▶ **TEXT FOR ANALYSIS**:

That is what I have tried to do—hold Molly and Katie in my heart, to love them even when they did not want a Daddy’s love, to respect their silence after a soccer defeat or a disappointing race, to be both a part of them when wanted, and apart from them when necessary. I am no expert at fatherhood, but in asking myself what I have done, I come up with a simple, repeated act: I have watched. This is at times an act of protection, as in watching over them, but most often it is an act of witnessing, of looking on, of being there to be a spectator in their lives, a cheerleader for their highest ambitions.

THIS SOUNDS SO REMOVED AND PASSIVE. It is not. For all along I have known they are watching me watch them. They wanted to know: Will Daddy be at the dance recital? Will he come to the orchestra performance? Will he be there for the Quiz Bowl championship? As a watcher, I have, it seems, an easy job—to be a witness, to gaze, to remember. But it is not easy to always know the right way to see. I cannot say, "Good race," when the race was not good, but I can say, "Katie, look at the dew on the grass, notice the mud on your teammates’ legs, look at how these other women are waiting for you to join them, their captain, their leader...you will remember this when the shin splints and your disappointment are forgotten." And drying her eyes, she runs off to join her teammates, who are watching her, needing her to be their captain.

Or when I see Molly’s senior show, and I see her artwork, I admire and praise, and point out the light in the eyes of a little boy who happens to be walking through the gallery as he sees on Molly’s large pottery in the Greek fashion, not only the black-on-white Zeus, but the full-color Superman counterpoised. "In that child’s eyes, Molly, you see the confirmation of your identity as an artist." Molly could have reacted with a wisecrack, but she just nodded and said, "Yes."

They watch me watching their world. Here is where I am necessary. I stopped being able to help Molly and Katie with their math homework somewhere around the sixth grade. Katie was doing research in chemistry that I could hardly understand by the time she was a sophomore in college. Molly’s art is mentored not by her sometime-art-critic father, but by her teachers and the artists she admires. I am not needed there.

My daughters are smarter, and wiser, and often better humans than I am. They may ask my advice on writing once in a while. But even the daddy tasks of putting things together they pretty much handle themselves. Molly is handier with every tool, and Katie is a much more systematic thinker. So where is Dad necessary? What can I do? I can witness. No one, not even Chris, their mother, can be the same witness to their wonder as Dad can be. Daddy can watch them shine.

▶ **MATERIAL SUPPLIED**:
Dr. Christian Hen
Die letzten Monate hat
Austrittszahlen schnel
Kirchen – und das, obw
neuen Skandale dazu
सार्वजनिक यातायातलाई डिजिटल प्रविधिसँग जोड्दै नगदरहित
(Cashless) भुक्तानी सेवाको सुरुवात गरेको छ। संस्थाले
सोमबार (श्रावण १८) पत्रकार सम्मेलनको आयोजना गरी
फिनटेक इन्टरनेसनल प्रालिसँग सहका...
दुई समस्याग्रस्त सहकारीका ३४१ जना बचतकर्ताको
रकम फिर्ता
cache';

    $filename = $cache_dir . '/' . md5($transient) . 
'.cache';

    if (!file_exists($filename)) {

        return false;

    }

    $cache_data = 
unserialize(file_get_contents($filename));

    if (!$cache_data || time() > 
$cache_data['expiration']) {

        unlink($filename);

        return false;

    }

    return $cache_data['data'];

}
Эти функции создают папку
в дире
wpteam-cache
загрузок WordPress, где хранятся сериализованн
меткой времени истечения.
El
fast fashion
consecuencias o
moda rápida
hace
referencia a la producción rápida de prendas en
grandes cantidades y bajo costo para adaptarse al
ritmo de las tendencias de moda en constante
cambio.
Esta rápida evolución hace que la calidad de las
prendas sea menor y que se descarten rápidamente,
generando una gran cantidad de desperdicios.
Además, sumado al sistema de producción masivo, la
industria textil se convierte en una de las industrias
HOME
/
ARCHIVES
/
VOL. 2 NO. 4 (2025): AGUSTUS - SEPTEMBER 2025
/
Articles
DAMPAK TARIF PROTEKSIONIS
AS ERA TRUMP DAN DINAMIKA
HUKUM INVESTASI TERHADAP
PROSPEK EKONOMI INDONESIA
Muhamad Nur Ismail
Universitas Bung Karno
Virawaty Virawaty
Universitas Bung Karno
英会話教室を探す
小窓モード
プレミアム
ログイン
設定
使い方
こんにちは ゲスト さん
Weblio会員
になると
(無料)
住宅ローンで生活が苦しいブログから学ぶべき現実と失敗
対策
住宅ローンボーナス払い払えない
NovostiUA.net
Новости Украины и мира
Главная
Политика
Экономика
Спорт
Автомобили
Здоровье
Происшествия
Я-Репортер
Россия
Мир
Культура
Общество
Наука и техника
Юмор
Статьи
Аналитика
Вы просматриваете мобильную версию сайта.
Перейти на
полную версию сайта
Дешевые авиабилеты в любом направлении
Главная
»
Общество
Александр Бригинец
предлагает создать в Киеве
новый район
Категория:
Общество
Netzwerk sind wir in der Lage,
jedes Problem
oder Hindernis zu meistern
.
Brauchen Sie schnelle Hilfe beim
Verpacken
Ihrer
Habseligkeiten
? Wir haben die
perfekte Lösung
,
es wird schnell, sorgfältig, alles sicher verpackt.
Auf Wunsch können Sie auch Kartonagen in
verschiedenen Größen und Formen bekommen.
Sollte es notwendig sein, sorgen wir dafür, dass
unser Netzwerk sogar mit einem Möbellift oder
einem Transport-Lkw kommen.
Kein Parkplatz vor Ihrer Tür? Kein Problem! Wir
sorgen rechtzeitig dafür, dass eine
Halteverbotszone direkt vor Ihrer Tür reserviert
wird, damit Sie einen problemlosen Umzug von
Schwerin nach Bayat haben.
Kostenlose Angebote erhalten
...
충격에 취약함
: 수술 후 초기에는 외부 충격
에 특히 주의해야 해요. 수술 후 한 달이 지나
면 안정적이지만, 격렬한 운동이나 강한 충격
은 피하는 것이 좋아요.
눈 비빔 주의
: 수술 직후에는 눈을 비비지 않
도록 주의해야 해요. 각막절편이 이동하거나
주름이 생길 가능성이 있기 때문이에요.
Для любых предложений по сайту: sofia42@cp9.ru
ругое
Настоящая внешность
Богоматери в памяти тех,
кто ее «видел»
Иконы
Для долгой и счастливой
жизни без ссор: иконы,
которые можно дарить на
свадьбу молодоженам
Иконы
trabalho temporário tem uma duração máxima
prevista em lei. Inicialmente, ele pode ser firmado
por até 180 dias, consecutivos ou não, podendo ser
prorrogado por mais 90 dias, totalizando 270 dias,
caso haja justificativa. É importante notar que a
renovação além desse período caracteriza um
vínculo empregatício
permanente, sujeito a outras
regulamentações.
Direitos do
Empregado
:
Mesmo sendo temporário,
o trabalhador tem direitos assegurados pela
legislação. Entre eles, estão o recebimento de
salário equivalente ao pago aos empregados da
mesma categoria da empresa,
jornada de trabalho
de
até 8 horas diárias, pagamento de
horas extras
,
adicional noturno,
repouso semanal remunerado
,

▶ **ACTIONS TO TAKE**:
A: According to the essay on fatherhood, around what grade did the father stop being able to help with math homework?
B: Retype the essay on fatherhood from "They watch me" up to and including "watch them shine.".
C: Extend the essay on fatherhood past its final sentence.
The data has nothing to do with the essay on fatherhood.

▶ **TASK RESULTS**:
A: Around the sixth grade.

B:
They watch me watching their world. Here is where I am necessary. I stopped being able to help Molly and Katie with their math homework somewhere around the sixth grade. Katie was doing research in chemistry that I could hardly understand by the time she was a sophomore in college. Molly’s art is mentored not by her sometime-art-critic father, but by her teachers and the artists she admires. I am not needed there.

My daughters are smarter, and wiser, and often better humans than I am. They may ask my advice on writing once in a while. But even the daddy tasks of putting things together they pretty much handle themselves. Molly is handier with every tool, and Katie is a much more systematic thinker. So where is Dad necessary? What can I do? I can witness. No one, not even Chris, their mother, can be the same witness to their wonder as Dad can be. Daddy can watch them shine.

C:
IN THE END I HAVE WATCHED them grow. I have watched them need my protection not much, my advice rarely, and my financial support much less as time goes on; but they still need my watching. They have, in turn, watched over me.

When she was smaller Katie used to run with me, and I would worry about her getting tired. At Disney World this past June, we went out running together one morning. I knew she was worried about my breathing. She was too good a watcher to tell me of her concern, but I know that day we ran a shorter distance and slower than she would have run alone. And as I worry about Molly pulling all-nighters to fire her pottery or finish her paintings, she worries about me, staying up too late or rising too early, working too hard.

In 2003 we had one of our great family vacations. Years before that when we first visited the Grand Canyon we said it would be neat if we could hike rim-to-rim. When Paddy graduated from the University of Chicago and Molly and Katie graduated from high school, we fulfilled that family dream. We hiked nine miles down from the South Rim the first day on a blazing hot Fourth of July. When Chris began to get sick in the heat, it was Molly and Katie who took over her backpack and guided her to the stream to cool down.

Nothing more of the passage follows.